Equifax Has a Stunningly Bad Web App for Signing Up for TrustedID

After Equifax finally revealed that they had been breached and personal credit information (and credit card numbers) on as many as 143 million Americans had been stolen, they created EquifaxSecurity2017.com for information and enrollment which, as it turns out, should have been named EquifaxINSECURITY.com.

Why? It’s because of trying to sign up and having their web application for TrustedID not come up, return an error, and then finally display after two minutes without a theme! As you will see from the screenshots below, someone like me with A LOT of cyber security knowledge is concerned, even though I did verify that their certificates were valid but my Equifax trust level is very, very low.

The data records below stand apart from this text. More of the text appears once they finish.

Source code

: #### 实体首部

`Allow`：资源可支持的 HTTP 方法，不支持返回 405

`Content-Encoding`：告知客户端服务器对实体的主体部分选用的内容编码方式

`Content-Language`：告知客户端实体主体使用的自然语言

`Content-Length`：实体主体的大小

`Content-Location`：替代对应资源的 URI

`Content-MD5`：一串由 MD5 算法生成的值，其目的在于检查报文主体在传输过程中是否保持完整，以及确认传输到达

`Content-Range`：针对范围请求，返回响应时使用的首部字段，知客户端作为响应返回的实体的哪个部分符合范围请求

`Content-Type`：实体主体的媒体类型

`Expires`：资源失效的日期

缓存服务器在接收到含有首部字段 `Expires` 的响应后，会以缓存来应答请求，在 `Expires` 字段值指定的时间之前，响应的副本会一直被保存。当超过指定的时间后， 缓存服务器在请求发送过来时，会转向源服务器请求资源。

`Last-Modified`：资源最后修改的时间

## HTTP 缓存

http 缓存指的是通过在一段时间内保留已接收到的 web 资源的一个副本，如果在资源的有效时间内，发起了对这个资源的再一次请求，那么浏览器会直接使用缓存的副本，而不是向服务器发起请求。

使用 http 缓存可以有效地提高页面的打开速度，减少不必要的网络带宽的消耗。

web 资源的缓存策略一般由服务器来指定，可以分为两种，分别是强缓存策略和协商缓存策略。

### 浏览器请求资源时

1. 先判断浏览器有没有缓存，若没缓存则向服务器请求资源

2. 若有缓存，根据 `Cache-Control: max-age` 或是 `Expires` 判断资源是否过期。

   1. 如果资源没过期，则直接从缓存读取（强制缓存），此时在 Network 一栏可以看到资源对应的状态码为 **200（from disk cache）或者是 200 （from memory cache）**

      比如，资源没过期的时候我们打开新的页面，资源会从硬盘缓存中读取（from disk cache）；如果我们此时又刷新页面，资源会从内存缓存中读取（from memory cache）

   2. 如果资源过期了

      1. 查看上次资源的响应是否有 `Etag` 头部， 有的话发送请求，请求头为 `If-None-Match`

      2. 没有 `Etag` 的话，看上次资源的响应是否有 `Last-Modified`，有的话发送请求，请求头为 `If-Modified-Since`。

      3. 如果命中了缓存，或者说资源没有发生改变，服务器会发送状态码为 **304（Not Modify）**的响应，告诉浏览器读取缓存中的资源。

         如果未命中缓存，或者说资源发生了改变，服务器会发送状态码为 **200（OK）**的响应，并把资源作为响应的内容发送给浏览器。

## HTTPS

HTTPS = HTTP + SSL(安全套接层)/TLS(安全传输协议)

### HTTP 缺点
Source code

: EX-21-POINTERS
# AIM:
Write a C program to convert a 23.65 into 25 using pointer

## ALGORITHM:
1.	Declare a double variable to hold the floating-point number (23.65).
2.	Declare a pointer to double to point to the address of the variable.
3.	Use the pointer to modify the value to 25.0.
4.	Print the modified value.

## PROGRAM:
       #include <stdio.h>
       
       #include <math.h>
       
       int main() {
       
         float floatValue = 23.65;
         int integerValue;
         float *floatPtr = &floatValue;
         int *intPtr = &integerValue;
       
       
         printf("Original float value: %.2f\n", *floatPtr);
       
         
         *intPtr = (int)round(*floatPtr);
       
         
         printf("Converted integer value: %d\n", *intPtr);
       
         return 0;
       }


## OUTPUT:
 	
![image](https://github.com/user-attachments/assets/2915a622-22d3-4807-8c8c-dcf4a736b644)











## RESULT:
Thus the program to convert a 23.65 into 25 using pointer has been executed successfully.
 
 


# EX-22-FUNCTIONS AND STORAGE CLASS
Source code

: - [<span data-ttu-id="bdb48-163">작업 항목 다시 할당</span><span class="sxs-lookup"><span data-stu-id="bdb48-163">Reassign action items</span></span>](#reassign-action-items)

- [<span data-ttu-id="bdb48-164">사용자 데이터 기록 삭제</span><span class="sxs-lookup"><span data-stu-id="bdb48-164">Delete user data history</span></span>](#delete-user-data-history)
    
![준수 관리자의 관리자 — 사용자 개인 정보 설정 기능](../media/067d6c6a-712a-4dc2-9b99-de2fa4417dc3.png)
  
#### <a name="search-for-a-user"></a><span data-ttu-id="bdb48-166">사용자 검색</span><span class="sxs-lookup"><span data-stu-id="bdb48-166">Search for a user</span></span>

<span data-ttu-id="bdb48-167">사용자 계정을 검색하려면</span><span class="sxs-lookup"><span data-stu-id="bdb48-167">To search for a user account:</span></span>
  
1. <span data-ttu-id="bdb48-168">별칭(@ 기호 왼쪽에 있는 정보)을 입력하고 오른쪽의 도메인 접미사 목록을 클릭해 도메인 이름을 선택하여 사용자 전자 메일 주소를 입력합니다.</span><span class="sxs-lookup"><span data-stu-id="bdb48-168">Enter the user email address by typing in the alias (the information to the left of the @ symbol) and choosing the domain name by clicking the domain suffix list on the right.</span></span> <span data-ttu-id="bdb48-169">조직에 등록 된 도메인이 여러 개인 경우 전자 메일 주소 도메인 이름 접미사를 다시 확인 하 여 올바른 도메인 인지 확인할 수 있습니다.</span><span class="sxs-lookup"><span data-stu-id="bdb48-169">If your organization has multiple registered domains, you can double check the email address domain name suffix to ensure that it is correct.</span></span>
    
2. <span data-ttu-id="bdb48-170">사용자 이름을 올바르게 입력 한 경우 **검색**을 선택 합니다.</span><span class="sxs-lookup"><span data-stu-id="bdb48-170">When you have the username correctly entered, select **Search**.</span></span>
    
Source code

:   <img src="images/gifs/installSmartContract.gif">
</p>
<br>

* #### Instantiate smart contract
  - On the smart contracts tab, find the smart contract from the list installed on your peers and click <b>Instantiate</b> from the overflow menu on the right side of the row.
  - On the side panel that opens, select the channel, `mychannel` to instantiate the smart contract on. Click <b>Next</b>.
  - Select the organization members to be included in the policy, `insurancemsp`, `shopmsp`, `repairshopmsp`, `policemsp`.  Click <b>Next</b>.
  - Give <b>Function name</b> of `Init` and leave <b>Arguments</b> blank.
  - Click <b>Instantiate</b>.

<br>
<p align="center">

View five screenshots of why this failed and why even me, someone with the skills to determine if this is a real app loading from Equifax, don’t trust it:

I receive this activation email eight hours ago, verify the link is valid, and click on it to open my default web browser (Chrome).

The site looks real. The SSL certificate is real. So I take a chance and enter my birthdate.
First I get an error “Unable to connect” which, I assume, is their server-based application not loading but it keeps trying FOR OVER TWO MINUTES. WTF?
After about 1.5 minutes this comes up. No theme, just the barebones web application for TrustedID. There is absolutely NO way I would EVER enter my SS number and other critical information within this app.
Then I open up another browser but of course, the token in the email link no longer works and TrustedID assumes I successfully sign up (sigh…).
Who is running this Equifax shit-show? You would think after two key C-level executives resigned that someone in the organization would step-up their game, scale their servers, and ensure that these sorts of sign-ups actually work!

So I guess I’ll do what they say and “If you have any questions, please contact our call center at 877-742-1415.”